2008年04月18日 更新

セルティックV3へ俊輔、望み弾!首位と「1差」接近!

先制のミドル弾を決めた俊輔(共同)

先制のミドル弾を決めた俊輔(共同)

 【グラスゴー17日=佐々木誠通信員】セルティックのMF中村俊輔(29)が、16日のレンジャーズ戦(ホーム)で約30メートルのミドル弾を決め2−1勝利を演出した。世界最古のダービーマッチ『オールドファーム』に先発フル出場した俊輔は、マン・オブ・ザ・マッチも獲得するなど大活躍。首位レンジャーズとの勝ち点差を1とし、奇跡の逆転優勝へ望みをつないだ。

 世界クラスの実力を見せつけた。前半20分、ゴール前30メートルの距離から黄金の左足が炸裂。甲の外側に引っかけてけったミドル弾は、相手GKの意表をつきゴールに突き刺さった。俊輔はスコットランド最強チームの誇りを表すように、左胸のエンブレムをスタンドに示し、喜びを爆発させた。

 「レンジャーズ戦でいいプレーをするのはなかなか難しいからね。マン・オブ・ザ・マッチにもなったし良かった」

 同じグラスゴーを本拠とする首位の宿敵相手に貴重な先制弾。俊輔は笑顔をはじけさせた。消化試合は2試合多く、優位に立ったとはいえない。しかし、27日に再度の直接対決を控える中で勝ち点差は1。逆転優勝への望みはつないだ。

 実質的には“2ゴール”の活躍だった。後半25分、絶妙シュートをハンドで止められた。「1点損したね。ナイスクリアだよ」。一方で、貴重な勝利に地元紙には「ベストゴール? そういった方がファンも喜ぶ」とニヤリと笑ってみせた。

 そんな頼もしい男をストラカン監督も「ケガから復帰以来、素晴らしいパフォーマンスを示している」と絶賛する。欧州CL敗退後の不調などで地元メディアからいっせいに批判された指揮官。「プレーするのは選手」と責任を感じていた俊輔のゴールは、二人三脚で歩んできた“恩師”を苦境から救うものでもあった。

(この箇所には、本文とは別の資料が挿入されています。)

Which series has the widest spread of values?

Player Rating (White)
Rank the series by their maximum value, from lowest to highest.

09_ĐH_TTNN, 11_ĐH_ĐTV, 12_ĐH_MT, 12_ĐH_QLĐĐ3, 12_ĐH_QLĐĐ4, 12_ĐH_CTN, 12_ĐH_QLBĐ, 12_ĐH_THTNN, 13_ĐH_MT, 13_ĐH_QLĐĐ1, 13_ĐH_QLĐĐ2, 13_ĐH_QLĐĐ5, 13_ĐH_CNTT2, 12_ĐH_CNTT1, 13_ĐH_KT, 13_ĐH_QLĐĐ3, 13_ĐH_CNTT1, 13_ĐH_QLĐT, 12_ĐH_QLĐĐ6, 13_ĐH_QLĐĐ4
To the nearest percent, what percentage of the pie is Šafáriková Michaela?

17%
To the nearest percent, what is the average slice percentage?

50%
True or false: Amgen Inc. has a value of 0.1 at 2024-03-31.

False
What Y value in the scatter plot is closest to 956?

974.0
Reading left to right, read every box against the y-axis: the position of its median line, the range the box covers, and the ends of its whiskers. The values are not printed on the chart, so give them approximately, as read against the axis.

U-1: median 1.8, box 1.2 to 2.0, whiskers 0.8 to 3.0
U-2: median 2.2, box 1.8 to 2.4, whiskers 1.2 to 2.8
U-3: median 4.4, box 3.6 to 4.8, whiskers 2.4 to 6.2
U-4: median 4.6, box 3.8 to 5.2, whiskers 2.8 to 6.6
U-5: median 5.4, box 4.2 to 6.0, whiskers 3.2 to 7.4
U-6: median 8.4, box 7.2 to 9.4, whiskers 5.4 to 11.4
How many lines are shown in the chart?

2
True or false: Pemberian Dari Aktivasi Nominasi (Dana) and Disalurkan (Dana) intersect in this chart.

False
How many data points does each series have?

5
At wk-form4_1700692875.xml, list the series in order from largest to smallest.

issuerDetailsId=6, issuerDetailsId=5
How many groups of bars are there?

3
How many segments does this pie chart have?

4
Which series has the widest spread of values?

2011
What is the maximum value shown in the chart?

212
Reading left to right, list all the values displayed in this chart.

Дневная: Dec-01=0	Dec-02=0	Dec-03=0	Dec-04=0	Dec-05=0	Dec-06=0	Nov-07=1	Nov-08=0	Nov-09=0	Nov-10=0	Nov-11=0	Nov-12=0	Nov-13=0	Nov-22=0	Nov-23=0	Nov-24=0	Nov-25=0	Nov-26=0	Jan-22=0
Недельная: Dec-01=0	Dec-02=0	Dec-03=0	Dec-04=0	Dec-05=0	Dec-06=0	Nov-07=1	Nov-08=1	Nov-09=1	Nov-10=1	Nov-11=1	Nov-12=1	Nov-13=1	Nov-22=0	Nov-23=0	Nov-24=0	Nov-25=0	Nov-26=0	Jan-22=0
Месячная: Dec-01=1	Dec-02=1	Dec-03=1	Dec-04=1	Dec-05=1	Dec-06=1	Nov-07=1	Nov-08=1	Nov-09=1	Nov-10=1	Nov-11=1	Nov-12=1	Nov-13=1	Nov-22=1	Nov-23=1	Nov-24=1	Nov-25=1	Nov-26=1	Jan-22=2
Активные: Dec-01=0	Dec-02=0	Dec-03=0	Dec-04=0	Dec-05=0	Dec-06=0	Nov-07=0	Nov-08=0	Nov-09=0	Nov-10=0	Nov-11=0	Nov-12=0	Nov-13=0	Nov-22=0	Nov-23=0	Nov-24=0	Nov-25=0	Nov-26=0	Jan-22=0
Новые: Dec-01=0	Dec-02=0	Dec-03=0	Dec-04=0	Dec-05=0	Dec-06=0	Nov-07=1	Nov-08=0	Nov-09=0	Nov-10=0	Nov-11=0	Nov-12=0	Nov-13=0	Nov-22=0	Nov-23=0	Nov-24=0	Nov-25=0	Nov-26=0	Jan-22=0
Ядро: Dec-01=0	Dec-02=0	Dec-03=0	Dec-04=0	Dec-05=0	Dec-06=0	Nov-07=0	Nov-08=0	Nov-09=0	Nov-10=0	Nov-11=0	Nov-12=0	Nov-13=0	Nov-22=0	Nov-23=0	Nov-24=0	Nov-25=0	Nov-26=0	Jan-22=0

 「タイトル争い? そういうのは考えない。残りのゲームを全部勝つだけ」。リーグ3連覇、その後の岡田ジャパン初招集へ。日本のファンタジスタは走り続ける。

★乱闘で2選手がレッドカード

 16日のセルティック−レンジャーズの試合後、選手同士の乱闘が起こり、セルティックのスコットランド代表DFコールドウェル、レンジャーズの同国代表DFウィアーの2選手にレッドカードが出された。試合中、スタンドからレンジャーズのチーム医師にコインが投げつけられた件を含め、スコットランド・リーグ協会が調査し、両軍への追加処分を決める。

★俊輔、日本代表に刺激

 俊輔は劇的勝利から一夜明けた17日、チーム練習に参加。新顔が多数選ばれた日本代表について「代表はいいパフォーマンスをする選手が入るところ。そうやって刺激し合って、代表のレベルが上がればいいんじゃない」と歓迎した。リーグ戦終了後には自身の岡田ジャパン初招集も確実視されるが、「休めないよね。でも代表はオレの中で別だから。代表に入りたいと思ってマリノス時代からやってきたし、それは今も変わらない」と熱い思いを表した。

■横浜M復帰は?

 古巣の横浜Mは、俊輔復帰に向けた初交渉を来週にも開始する。齋藤正治社長、木村浩吉チーム統括本部長が21日にも渡英し、ピーター・ローウェル最高経営者らとのトップ会談を持つ。ただ、セルティック側は俊輔残留を明言しており、今夏の実現はほぼ不可能な状況。横浜M幹部は「金額提示などはない。まずはあいさつ」としており、将来的な本格交渉への布石とする考えだ。